Mitten in der globalen Corona-Pandemie war in Großbritannien gerade Muttertag. Hat die Krise das Geschäft der Online-Blumenlieferungen verändert? Was haben Sie in den Ländern, in denen Sie aktiv sind, festgestellt?

Wir hatten das große Glück, dass wir unsere Geschäfte wie gewohnt weiterführen konnten. Insbesondere rund um den Muttertag, da wir für diese Zeitspanne große Blumenmengen im Voraus zugesagt hatten. Auch die Nachfrage blieb weiterhin stark: Es gibt einerseits natürlich wirtschaftliche Unsicherheit, aber auf der anderen Seite sind die Menschen aufgrund sozialer Distanzierungsmaßnahmen nicht in der Lage, ihre Liebsten zu sehen, und so gibt es einen starken Bedarf an Onlinebestellungen von Blumen. Das sehen wir in Großbritannien aufgrund des Muttertages ganz besonders, aber auch in anderen Märkten, z.B. in Deutschland und Frankreich, wo es keinen speziellen Anlass wie einen Feiertag gab.

Immer mehr Länder lassen Geschäfte und lokale Unternehmen schließen. Wie stellen Sie sicher, dass Bloom & Wild weiterhin reibungslos operieren kann?

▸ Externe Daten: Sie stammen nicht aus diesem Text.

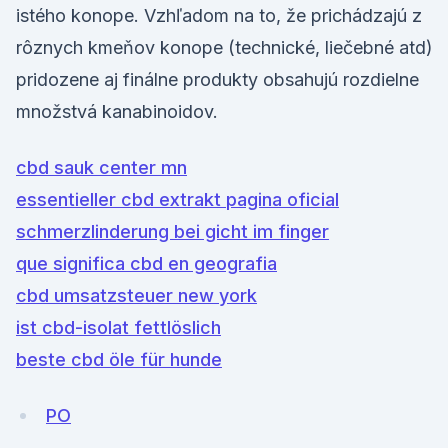
istého konope. Vzhľadom na to, že prichádzajú z
rôznych kmeňov konope (technické, liečebné atd)
pridozene aj finálne produkty obsahujú rozdielne
množstvá kanabinoidov.
cbd sauk center mn
essentieller cbd extrakt pagina oficial
schmerzlinderung bei gicht im finger
que significa cbd en geografia
cbd umsatzsteuer new york
ist cbd-isolat fettlöslich
beste cbd öle für hunde
PO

Glücklicherweise kann unser Team in der Zentrale zu 100 % aus dem Home Office arbeiten. Wir hatten dies bereits vor einigen Monaten getestet, als unser Büro unter Wasser stand. Schon am 12. März haben wir unser Büro freiwillig geschlossen – noch bevor die Regierung eine entsprechende Richtlinie erlassen hat. Es fühlte sich sozial verantwortlich und für unsere Mitarbeiter und ihre Familien richtig an – das gesamte Team war sehr froh über diese Entscheidung. Die Regierungen in Großbritannien, Deutschland und Frankreich haben die Online-Händler ermutigt, weiterhin zu arbeiten, damit die Menschen an Waren gelangen können, ohne ihr Zuhause zu verlassen. Es gab die Aufforderung, strenge Hygienepraktiken einzuführen, die wir zusammen mit unseren Partnern in allen Märkten in vollem Umfang übernommen haben. Da sich die politischen Anweisungen der Regierung jederzeit ändern könnten, sind wir aber auch darauf vorbereitet, unsere Lieferungen jederzeit einzustellen.

Welche Auswirkungen haben Blumenlieferungen in Zeiten von Social Distancing und Home Office auf das Leben der Menschen?

Wir haben gesehen, dass Menschen nicht darauf verzichten möchten, ihre Gefühle gegenüber ihren Liebsten auszudrücken. Vor allem am Muttertag, aber auch an Geburtstagen oder einfach nur, um zu sagen, dass sie an jemanden denken, der sich selbst isoliert und vielleicht die Aufmunterung durch einen Blumenstrauß braucht. Dass wir eine kontaktlose Zustellung durchführen können, auch über die Briefkästen der Empfänger in Großbritannien, ist aktuell ein großer Vorteil.

Möchten Sie noch einige ermutigende Worte mit auf den Weg geben?

Wir haben die Pandemie als eine Gelegenheit gesehen, auf unserer Marketingkampagne „Thoughtful Marketing Movement” aufzubauen und unser Produkt für etwas Gutes einzusetzen. Im Vereinigten Königreich haben wir Rabatte für systemrelevante Mitarbeiter, ein Nominierungsprogramm für Covid-19-Helden und eine Spendenmöglichkeit für den National Emergencies Trust eingeführt. Wir arbeiten an ähnlichen Aktivitäten in anderen Märkten. Dieser Ansatz hat bei unserem Kundenstamm – vor allem bei denjenigen, die direkt von der Krise betroffen sind – sehr großen Anklang gefunden.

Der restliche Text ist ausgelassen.